• _Required work_
Answer these questions from the court opinion below:
1. Which Code section does the opinion cite on passing a vehicle going in the same direction?
2. According to the evidence, what could easily be seen before the approaching Ford car came over the top of the hill?
3. Who concurred in the judgment?

• _Text section_
Only the general grounds are presented by the motion for new trial. While it may be true that there is not sufficient competent evidence in the record to authorize a finding that at the time *416the defendant’s truck struck the wagon he was exceeding the speed limit set by the law of this State, and that his failure to blow his horn or give some warning to the wagon of his approach, in violation of law, had nothing to do with and 'did not contribute to the accident, yet the law (Code of 1933, § 68-303-d) declares: “An operator of a vehicle overtaking another vehicle going in the same direction, and desiring to pass the same, shall pass to the left of the vehicle overtaken; provided, that the way ahead is clear of approaching traffic,” and “further, that no operator shall pass a vehicle from the rear at the top of-a hill;” and there was evidence that before the defendant attempted to pull out to the left and pass the wagon the reflections from the lights of the approaching Ford car could easily be seen before it actually came over the top of the hill. It thus appears that the jury was authorized to find that the way was not clear at the time the defendant attempted to pass the wagon, that his acts were thus in violation of the Code section, and that his unlawful act was the proximate cause of the death. The jury resolved all of the issues against the defendant. The facts of this case make but another instance of the terrific toll being paid for somebody’s carelessness in modern traffic conditions. A strict obedience by all persons to the laws of the road would obviate the largest per cent, of these tragedies.

Judgment affirmed.

Broyles, C. J., and MacIntyre, J., concur.

• _Entries provided_
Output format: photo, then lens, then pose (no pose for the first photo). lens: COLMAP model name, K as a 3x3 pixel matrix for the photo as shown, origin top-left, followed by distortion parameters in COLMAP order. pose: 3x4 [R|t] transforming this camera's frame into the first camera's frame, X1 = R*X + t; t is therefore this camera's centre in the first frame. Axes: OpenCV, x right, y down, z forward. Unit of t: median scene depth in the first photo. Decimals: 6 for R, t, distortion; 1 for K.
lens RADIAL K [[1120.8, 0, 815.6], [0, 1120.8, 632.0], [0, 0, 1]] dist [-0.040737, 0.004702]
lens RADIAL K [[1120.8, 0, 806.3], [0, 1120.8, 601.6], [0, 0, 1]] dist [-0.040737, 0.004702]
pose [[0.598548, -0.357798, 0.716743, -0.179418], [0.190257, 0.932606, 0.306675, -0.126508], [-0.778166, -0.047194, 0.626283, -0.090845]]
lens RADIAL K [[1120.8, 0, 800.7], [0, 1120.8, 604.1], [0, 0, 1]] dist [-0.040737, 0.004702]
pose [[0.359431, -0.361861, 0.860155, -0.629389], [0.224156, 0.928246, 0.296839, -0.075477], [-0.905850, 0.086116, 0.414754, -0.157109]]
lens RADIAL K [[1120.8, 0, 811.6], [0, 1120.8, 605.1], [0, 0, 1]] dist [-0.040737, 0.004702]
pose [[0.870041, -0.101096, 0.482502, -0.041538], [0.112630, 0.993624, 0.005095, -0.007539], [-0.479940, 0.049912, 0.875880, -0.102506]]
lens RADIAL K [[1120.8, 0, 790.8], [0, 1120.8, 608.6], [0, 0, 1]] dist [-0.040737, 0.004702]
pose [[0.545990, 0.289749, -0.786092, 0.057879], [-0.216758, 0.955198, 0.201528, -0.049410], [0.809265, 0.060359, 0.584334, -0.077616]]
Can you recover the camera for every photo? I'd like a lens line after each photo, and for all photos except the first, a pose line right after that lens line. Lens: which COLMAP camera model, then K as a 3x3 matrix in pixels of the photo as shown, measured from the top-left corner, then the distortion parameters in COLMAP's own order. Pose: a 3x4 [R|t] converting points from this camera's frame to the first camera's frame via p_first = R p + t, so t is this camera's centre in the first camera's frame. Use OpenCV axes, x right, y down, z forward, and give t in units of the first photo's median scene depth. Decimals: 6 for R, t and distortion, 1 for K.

• _Output for this exercise_
1. Code of 1933, § 68-303-d.
2. The reflections from the lights of the approaching Ford car.
3. Broyles, C. J., and MacIntyre, J.